* [Exercise directions]
Each entry must appear in the answer exactly as given.

* [Entries taken from a collection]
------------------------------------------------------------

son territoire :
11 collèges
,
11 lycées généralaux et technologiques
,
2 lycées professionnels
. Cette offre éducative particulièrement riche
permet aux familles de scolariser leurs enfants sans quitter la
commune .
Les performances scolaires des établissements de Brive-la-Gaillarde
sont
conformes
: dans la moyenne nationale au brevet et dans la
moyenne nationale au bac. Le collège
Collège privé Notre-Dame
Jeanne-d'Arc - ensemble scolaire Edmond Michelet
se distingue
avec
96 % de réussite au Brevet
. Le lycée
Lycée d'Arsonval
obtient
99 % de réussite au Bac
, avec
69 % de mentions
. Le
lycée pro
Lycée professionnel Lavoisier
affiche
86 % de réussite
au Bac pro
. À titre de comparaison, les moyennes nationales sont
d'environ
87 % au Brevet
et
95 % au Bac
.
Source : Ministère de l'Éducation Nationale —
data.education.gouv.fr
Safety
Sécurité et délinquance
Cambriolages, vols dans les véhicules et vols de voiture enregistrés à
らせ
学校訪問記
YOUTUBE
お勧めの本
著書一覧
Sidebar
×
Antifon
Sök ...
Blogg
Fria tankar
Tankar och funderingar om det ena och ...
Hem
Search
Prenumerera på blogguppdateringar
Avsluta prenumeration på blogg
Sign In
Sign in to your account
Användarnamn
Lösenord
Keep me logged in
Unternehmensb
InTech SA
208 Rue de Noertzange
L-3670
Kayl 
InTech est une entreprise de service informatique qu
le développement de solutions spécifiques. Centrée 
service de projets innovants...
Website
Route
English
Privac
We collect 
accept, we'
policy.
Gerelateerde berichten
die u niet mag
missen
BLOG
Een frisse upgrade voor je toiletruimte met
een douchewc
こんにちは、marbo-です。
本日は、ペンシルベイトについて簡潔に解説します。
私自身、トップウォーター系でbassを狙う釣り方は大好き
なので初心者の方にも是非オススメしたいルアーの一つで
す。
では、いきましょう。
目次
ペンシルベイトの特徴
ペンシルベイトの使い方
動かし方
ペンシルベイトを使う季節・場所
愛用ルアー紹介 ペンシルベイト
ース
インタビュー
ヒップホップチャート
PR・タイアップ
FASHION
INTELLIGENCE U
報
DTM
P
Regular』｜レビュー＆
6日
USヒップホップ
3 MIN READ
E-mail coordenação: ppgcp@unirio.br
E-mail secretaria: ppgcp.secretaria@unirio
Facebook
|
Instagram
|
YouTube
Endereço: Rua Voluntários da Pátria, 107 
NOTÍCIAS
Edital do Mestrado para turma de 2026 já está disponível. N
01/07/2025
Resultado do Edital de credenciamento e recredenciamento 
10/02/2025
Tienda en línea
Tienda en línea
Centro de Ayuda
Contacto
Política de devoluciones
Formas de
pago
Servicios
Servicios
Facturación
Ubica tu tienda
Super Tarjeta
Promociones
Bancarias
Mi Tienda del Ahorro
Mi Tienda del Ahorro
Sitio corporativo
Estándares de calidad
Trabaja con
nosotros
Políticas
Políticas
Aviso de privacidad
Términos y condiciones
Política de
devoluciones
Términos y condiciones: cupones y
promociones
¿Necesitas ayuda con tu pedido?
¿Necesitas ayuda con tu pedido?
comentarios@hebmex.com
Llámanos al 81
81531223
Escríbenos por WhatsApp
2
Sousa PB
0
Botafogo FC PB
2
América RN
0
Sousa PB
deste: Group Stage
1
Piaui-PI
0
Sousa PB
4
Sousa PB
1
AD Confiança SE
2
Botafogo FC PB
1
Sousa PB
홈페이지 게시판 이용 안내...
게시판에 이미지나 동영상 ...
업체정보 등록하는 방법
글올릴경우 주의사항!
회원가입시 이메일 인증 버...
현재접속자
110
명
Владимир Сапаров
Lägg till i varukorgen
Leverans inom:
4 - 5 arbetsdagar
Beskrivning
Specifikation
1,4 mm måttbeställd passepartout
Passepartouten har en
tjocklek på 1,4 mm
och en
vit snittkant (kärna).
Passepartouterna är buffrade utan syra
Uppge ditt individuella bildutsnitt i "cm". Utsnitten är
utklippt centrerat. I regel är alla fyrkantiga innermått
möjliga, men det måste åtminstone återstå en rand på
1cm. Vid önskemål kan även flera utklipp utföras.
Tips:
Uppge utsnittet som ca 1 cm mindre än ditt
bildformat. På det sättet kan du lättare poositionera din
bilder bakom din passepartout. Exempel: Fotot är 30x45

------------------------------------------------------------

* [Solution to the exercise]
son territoire :
11 collèges
,
11 lycées généralaux et technologiques
,
2 lycées professionnels
. Cette offre éducative particulièrement riche
permet aux familles de scolariser leurs enfants sans quitter la
commune .
Les performances scolaires des établissements de Brive-la-Gaillarde
sont
conformes
: dans la moyenne nationale au brevet et dans la
moyenne nationale au bac. Le collège
Collège privé Notre-Dame
Jeanne-d'Arc - ensemble scolaire Edmond Michelet
se distingue
avec
96 % de réussite au Brevet
. Le lycée
Lycée d'Arsonval
obtient
99 % de réussite au Bac
, avec
69 % de mentions
. Le
lycée pro
Lycée professionnel Lavoisier
affiche
86 % de réussite
au Bac pro
. À titre de comparaison, les moyennes nationales sont
d'environ
87 % au Brevet
et
95 % au Bac
.
Source : Ministère de l'Éducation Nationale —
data.education.gouv.fr
Safety
Sécurité et délinquance
Cambriolages, vols dans les véhicules et vols de voiture enregistrés à
らせ
学校訪問記
YOUTUBE
お勧めの本
著書一覧
Sidebar
×
Antifon
Sök ...
Blogg
Fria tankar
Tankar och funderingar om det ena och ...
Hem
Search
Prenumerera på blogguppdateringar
Avsluta prenumeration på blogg
Sign In
Sign in to your account
Användarnamn
Lösenord
Keep me logged in
Unternehmensb
InTech SA
208 Rue de Noertzange
L-3670
Kayl 
InTech est une entreprise de service informatique qu
le développement de solutions spécifiques. Centrée 
service de projets innovants...
Website
Route
English
Privac
We collect 
accept, we'
policy.
Gerelateerde berichten
die u niet mag
missen
BLOG
Een frisse upgrade voor je toiletruimte met
een douchewc
こんにちは、marbo-です。
本日は、ペンシルベイトについて簡潔に解説します。
私自身、トップウォーター系でbassを狙う釣り方は大好き
なので初心者の方にも是非オススメしたいルアーの一つで
す。
では、いきましょう。
目次
ペンシルベイトの特徴
ペンシルベイトの使い方
動かし方
ペンシルベイトを使う季節・場所
愛用ルアー紹介 ペンシルベイト
ース
インタビュー
ヒップホップチャート
PR・タイアップ
FASHION
INTELLIGENCE U
報
DTM
P
Regular』｜レビュー＆
6日
USヒップホップ
3 MIN READ
E-mail coordenação: ppgcp@unirio.br
E-mail secretaria: ppgcp.secretaria@unirio
Facebook
|
Instagram
|
YouTube
Endereço: Rua Voluntários da Pátria, 107 
NOTÍCIAS
Edital do Mestrado para turma de 2026 já está disponível. N
01/07/2025
Resultado do Edital de credenciamento e recredenciamento 
10/02/2025
Tienda en línea
Tienda en línea
Centro de Ayuda
Contacto
Política de devoluciones
Formas de
pago
Servicios
Servicios
Facturación
Ubica tu tienda
Super Tarjeta
Promociones
Bancarias
Mi Tienda del Ahorro
Mi Tienda del Ahorro
Sitio corporativo
Estándares de calidad
Trabaja con
nosotros
Políticas
Políticas
Aviso de privacidad
Términos y condiciones
Política de
devoluciones
Términos y condiciones: cupones y
promociones
¿Necesitas ayuda con tu pedido?
¿Necesitas ayuda con tu pedido?
comentarios@hebmex.com
Llámanos al 81
81531223
Escríbenos por WhatsApp
2
Sousa PB
0
Botafogo FC PB
2
América RN
0
Sousa PB
deste: Group Stage
1
Piaui-PI
0
Sousa PB
4
Sousa PB
1
AD Confiança SE
2
Botafogo FC PB
1
Sousa PB
홈페이지 게시판 이용 안내...
게시판에 이미지나 동영상 ...
업체정보 등록하는 방법
글올릴경우 주의사항!
회원가입시 이메일 인증 버...
현재접속자
110
명
Владимир Сапаров
Lägg till i varukorgen
Leverans inom:
4 - 5 arbetsdagar
Beskrivning
Specifikation
1,4 mm måttbeställd passepartout
Passepartouten har en
tjocklek på 1,4 mm
och en
vit snittkant (kärna).
Passepartouterna är buffrade utan syra
Uppge ditt individuella bildutsnitt i "cm". Utsnitten är
utklippt centrerat. I regel är alla fyrkantiga innermått
möjliga, men det måste åtminstone återstå en rand på
1cm. Vid önskemål kan även flera utklipp utföras.
Tips:
Uppge utsnittet som ca 1 cm mindre än ditt
bildformat. På det sättet kan du lättare poositionera din
bilder bakom din passepartout. Exempel: Fotot är 30x45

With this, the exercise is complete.